To-do item
Output every record word for word, minus the pictures.
Data for analysis START
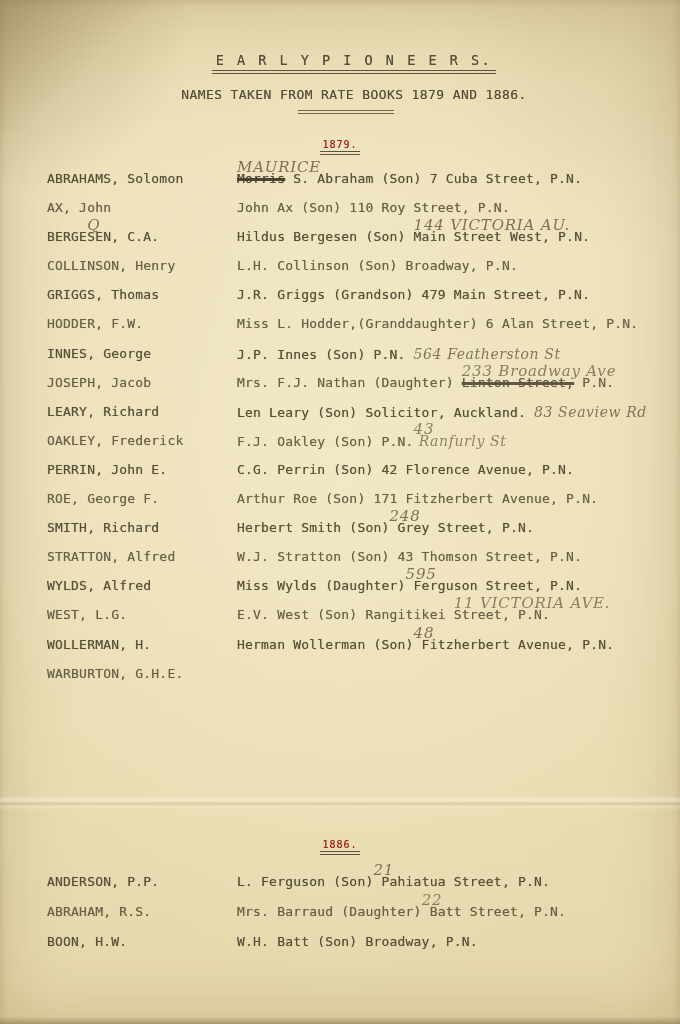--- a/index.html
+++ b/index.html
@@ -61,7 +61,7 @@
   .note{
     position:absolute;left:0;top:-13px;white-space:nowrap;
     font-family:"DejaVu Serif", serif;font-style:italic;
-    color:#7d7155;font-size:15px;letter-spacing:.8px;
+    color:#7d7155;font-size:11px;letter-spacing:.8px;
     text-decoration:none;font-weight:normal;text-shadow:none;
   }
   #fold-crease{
Data for analysis END
Result for this task
--- a/index.html
+++ b/index.html
@@ -61,7 +61,7 @@
   .note{
     position:absolute;left:0;top:-13px;white-space:nowrap;
     font-family:"DejaVu Serif", serif;font-style:italic;
-    color:#7d7155;font-size:15px;letter-spacing:.8px;
+    color:#7d7155;font-size:11px;letter-spacing:.8px;
     text-decoration:none;font-weight:normal;text-shadow:none;
   }
   #fold-crease{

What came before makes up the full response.